Using 1000 as a key failed. What happens if we use 1010?
http://topsy.com/s?q=%40DataONEorg&window=a&type=tweet&sort=date&offset=1010
No tweets found.
Therefore it appears the farthest back in time we can go with Topsy’s (free) analytics is July 29, 2012.
We know that DataONE is older than 2012.
How long has the @DataONEorg twitter account been available?
Looking at the analytics service from “twtrland” we can see metrics.
http://twtrland.com/profile/DataONEorg
@DataONEorg has been on Twitter since Thursday, November 18, 2010.
For data available 3 months ago:
There are 202 followers
52% are female
73% are from the United States.
It’s possible to sort by number of followers.

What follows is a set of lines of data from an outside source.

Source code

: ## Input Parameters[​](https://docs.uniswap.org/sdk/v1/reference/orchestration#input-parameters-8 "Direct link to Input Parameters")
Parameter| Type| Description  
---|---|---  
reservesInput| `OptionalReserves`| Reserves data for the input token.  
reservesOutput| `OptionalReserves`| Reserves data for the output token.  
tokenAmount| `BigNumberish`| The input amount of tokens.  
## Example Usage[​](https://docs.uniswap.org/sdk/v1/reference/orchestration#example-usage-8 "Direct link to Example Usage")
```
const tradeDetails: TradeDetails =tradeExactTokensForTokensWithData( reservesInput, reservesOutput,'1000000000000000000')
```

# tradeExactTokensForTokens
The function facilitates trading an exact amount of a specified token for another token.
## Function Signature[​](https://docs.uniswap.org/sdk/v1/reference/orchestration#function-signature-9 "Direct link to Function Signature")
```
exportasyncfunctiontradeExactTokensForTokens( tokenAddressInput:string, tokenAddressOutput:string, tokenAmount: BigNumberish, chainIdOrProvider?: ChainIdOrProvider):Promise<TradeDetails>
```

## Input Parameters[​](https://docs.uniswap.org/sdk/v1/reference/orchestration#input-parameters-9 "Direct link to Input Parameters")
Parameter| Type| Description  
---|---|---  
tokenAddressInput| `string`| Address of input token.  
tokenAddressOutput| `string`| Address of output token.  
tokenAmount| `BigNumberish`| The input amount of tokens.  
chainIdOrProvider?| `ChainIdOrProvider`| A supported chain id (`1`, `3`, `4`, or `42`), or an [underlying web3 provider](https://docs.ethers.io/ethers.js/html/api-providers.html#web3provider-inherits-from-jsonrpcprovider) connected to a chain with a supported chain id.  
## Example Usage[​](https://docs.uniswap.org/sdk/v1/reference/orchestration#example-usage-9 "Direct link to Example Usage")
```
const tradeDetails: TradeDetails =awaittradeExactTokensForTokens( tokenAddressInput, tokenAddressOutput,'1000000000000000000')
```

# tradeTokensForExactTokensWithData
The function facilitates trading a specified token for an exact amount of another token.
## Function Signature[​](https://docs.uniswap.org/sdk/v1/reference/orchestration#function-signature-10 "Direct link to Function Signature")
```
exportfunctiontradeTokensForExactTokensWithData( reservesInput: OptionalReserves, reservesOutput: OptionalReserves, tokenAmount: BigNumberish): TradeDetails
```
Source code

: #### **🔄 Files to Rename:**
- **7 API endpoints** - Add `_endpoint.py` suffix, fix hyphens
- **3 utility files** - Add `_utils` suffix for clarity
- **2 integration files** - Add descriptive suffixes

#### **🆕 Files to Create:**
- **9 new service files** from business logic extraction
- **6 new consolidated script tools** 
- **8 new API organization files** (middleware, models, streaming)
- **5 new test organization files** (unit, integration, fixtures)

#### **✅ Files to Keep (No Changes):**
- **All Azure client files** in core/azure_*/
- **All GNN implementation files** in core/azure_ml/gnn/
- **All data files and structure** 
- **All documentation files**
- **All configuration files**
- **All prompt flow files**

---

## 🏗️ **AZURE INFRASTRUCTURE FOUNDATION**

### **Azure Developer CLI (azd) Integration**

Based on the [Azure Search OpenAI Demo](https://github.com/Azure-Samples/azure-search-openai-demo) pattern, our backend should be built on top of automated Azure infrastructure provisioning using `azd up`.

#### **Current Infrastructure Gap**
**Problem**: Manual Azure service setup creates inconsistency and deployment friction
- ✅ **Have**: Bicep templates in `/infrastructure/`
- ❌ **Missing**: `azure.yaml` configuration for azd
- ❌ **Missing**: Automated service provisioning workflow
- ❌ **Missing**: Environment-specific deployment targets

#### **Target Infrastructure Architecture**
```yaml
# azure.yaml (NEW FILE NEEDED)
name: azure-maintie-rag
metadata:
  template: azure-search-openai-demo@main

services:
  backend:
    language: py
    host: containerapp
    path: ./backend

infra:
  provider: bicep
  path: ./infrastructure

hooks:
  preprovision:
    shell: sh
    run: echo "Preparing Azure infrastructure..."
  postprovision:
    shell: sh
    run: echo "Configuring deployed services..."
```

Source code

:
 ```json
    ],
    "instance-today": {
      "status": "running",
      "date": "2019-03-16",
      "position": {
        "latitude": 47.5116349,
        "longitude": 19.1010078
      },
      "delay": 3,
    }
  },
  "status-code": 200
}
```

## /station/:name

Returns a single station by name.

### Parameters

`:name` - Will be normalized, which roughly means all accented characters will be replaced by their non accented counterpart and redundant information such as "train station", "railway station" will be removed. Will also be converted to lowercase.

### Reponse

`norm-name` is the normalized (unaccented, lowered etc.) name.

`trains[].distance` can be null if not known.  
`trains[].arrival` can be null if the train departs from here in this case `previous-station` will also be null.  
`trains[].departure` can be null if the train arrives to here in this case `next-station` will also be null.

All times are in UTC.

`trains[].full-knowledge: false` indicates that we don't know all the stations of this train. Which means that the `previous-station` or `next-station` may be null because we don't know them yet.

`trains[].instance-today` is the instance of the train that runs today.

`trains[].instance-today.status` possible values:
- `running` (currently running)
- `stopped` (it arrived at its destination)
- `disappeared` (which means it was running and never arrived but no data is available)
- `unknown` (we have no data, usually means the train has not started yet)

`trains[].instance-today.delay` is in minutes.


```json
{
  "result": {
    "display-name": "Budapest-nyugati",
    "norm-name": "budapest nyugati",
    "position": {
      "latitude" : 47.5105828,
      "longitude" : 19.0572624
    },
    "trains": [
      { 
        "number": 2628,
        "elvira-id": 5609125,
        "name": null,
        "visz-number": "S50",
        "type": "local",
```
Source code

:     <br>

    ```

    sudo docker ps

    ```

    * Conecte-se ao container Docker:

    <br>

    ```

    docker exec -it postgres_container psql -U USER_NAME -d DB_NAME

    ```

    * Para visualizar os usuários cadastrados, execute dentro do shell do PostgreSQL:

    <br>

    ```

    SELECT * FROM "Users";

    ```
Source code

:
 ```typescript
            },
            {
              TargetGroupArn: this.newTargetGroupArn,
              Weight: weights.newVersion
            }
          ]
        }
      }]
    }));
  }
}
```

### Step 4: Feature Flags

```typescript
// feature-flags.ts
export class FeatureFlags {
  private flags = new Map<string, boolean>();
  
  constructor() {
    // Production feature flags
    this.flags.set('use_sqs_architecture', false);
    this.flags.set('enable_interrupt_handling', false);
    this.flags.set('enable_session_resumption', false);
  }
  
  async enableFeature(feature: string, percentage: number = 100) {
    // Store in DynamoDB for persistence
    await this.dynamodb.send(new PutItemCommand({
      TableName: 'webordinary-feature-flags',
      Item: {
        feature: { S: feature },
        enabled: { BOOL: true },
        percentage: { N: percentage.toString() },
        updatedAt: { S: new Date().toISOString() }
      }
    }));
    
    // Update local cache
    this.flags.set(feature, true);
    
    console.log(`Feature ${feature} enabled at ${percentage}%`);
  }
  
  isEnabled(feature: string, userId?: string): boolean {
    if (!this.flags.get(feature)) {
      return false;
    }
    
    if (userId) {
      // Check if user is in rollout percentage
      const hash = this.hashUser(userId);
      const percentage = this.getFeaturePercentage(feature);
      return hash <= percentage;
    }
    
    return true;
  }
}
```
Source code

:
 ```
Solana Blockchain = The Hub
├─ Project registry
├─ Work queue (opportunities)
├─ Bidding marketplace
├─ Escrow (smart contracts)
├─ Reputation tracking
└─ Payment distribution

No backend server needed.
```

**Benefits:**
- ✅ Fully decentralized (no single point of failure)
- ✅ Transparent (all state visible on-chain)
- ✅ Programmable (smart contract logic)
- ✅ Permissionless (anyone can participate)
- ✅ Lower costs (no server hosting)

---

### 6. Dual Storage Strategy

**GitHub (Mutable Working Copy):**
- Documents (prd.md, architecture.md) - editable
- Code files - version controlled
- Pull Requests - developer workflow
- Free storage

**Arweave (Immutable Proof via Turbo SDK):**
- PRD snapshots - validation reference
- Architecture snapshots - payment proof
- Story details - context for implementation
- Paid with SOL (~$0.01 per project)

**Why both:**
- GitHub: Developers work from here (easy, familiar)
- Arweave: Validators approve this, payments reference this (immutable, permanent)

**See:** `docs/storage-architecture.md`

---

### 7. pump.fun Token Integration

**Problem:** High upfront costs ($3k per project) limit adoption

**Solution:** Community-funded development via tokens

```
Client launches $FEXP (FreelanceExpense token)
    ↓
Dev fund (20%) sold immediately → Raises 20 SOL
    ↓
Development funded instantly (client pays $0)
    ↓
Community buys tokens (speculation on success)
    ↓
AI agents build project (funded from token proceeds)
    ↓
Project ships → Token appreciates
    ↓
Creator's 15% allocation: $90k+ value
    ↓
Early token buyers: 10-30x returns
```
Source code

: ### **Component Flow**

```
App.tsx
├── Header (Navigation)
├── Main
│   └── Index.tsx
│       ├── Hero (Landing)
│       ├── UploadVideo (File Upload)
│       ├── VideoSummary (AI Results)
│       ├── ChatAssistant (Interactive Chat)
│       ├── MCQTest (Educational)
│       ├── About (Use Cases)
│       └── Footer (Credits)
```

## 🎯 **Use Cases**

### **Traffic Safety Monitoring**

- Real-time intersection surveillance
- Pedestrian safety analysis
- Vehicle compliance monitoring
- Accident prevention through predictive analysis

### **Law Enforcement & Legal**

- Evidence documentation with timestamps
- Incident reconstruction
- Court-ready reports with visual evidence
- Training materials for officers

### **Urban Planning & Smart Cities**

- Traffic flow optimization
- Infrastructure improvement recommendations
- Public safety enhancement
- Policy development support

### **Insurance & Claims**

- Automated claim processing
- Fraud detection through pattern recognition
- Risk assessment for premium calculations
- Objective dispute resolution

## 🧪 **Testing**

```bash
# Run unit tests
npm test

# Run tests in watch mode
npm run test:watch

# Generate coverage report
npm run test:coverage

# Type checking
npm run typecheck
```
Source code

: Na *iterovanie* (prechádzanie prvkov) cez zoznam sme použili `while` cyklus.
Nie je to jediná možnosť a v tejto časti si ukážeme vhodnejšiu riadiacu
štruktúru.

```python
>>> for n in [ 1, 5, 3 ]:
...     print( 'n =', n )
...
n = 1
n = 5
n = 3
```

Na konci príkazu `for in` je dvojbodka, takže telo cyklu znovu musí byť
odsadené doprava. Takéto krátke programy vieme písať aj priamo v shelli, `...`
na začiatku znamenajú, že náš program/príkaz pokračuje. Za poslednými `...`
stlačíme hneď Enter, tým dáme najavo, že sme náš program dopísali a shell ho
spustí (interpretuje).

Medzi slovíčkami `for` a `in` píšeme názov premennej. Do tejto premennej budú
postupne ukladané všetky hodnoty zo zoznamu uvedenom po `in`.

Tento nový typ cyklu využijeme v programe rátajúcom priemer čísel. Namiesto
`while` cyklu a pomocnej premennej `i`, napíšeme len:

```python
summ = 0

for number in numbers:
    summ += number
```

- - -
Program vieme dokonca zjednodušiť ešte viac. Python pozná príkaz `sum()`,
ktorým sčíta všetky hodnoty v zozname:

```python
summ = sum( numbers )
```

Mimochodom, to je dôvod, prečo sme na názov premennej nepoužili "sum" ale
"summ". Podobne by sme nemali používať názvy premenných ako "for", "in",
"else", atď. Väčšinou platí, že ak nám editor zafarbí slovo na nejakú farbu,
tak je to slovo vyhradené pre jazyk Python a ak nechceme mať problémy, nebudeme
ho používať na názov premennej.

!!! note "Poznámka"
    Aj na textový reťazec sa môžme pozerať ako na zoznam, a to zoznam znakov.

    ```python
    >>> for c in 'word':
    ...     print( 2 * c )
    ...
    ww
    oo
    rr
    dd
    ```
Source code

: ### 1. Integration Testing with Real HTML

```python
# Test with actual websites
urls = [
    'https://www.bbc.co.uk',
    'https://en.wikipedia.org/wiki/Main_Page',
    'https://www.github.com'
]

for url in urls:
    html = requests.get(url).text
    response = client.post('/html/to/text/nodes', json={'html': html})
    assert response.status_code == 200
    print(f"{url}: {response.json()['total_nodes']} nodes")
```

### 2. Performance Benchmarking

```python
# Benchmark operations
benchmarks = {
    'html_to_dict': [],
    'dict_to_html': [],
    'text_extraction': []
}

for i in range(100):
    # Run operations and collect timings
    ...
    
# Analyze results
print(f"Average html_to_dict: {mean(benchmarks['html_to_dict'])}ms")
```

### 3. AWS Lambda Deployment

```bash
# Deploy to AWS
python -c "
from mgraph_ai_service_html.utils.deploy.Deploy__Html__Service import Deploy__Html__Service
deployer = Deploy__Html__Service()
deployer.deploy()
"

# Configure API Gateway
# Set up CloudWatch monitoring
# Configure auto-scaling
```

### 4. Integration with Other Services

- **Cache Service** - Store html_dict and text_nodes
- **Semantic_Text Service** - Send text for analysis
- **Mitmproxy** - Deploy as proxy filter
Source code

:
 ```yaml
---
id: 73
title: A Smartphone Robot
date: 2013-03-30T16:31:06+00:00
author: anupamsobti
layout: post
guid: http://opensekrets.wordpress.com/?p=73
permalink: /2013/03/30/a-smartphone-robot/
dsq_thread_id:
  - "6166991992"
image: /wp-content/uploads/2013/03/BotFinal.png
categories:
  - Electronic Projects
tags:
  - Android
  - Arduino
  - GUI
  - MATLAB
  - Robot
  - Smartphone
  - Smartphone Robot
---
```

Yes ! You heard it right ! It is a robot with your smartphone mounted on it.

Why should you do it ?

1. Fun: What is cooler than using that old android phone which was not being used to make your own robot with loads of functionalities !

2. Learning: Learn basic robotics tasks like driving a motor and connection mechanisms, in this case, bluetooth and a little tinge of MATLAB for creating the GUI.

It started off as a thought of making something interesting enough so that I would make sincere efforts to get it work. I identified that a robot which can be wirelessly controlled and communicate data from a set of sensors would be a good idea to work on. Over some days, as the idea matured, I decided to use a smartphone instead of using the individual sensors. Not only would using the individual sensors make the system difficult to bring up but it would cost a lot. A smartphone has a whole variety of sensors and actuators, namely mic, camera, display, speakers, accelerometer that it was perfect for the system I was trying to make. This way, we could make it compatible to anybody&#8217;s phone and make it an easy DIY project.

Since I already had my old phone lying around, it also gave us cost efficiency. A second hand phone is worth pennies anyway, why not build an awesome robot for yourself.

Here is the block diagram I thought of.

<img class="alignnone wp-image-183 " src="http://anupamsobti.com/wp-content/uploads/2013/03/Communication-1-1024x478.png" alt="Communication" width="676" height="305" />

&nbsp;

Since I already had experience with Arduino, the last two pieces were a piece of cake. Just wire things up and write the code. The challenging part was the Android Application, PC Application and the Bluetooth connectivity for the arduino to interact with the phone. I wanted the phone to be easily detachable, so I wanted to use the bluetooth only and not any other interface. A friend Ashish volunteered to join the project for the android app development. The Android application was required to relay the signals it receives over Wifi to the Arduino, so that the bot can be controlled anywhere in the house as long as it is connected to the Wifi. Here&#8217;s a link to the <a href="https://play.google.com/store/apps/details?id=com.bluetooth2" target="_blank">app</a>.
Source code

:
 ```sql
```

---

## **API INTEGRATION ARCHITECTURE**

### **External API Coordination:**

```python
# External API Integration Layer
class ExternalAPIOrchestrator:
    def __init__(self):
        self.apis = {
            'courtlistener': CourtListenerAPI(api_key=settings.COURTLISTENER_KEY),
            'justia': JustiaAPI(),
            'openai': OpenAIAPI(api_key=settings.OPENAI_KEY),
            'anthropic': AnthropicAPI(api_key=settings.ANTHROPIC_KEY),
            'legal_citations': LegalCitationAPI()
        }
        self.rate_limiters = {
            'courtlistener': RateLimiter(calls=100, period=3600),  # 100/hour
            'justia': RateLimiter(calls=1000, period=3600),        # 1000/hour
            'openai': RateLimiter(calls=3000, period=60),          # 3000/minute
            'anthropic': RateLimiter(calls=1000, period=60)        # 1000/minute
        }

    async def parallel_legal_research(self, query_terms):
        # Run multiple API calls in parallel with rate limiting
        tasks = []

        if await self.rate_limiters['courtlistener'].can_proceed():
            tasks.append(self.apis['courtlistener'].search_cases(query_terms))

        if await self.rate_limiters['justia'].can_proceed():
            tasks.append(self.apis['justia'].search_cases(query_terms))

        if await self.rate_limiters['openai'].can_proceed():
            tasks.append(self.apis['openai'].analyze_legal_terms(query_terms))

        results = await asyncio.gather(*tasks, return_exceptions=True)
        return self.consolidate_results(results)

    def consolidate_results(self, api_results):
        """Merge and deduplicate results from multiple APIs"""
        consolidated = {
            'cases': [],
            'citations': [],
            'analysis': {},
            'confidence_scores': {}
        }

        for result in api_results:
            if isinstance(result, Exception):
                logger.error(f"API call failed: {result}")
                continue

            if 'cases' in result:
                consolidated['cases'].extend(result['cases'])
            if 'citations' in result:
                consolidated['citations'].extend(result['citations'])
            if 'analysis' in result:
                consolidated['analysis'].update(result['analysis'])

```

http://twtrland.com/profile/DataONEorg/followers
“We analyze all the content people share and how their audience reacts to it, to find their influential skills”
The skills reported are as follows:
Science, Research, Universities, Scientists, Community, Biologists, Biology, Management, Genomics, Librarians, Library, Publishing, Technology, Bioinformatics, Digital, Education, Ecology, Professors, Writers, Open Access.
There are 84 replies per 100 t
There are 28 RTs per 100t
37% of tweets are links
There are .01 tweets per day
The demographics information is interesting:
Some of the advanced analytics are available only by using the “pro version” – there is a free trial option, however this is something Community Engagement & Outreach coordinator Amber Budden would only have access to. I’ll let her know in case she wants to try it out.
At any rate the point of looking at Twitterland was to pinpoint when DataONEorg went live.
I now have a date of
Thursday, November 18, 2010.
I can go back to Topsy and try a range of dates to overcome the problem I encountered with being unable to seek tweets past 990, the tweet at July 29, 2012.
November 1, 2010 to July 1, 2012
Now I want to try November 1, 2010 to November 1, 2011
http://topsy.com/s?q=%40DataONEorg&type=tweet&sort=date&mintime=1288612824&maxtime=1320148851
I wish I could make sense of the numbers here (1288612824) and (1320148851) but for now I just need to accept on faith that they correspond to November 1, 2010 and November 1, 2011.
The “most recent” tweet appears to be:
October 31, 2011.
https://twitter.com/mcdonald/status/131111854327070720
The oldest Tweet appears to be:
Beyond 150.
Let’s try an offset key of 300
No tweets found.
Let’s try an offset key of 220.
No tweets found.
Let’s try and offset key of 200.
No tweets found.
180.
None
170.
Three tweets found.
The very first tweet (that was not spam) in Topsy mentioning @DataONEorg was from Heather Piowar.
https://twitter.com/DataONEorg/status/47691665087016960
So, working backwards from 170 pages of mentions at 10 tweets per page for the 365 day period between November 1, 2010 and November 1, 2011, there were at least 1,700.
I say “at least” because in the case of the “first tweet,” 4 other users “re-tweeted” the same tweet, and that was not reflected in the numbers from Topsy.
So, this appears to be a method for poring over the history of tweets.
How to systematically extract that data is another topic, which I will address in a separate post.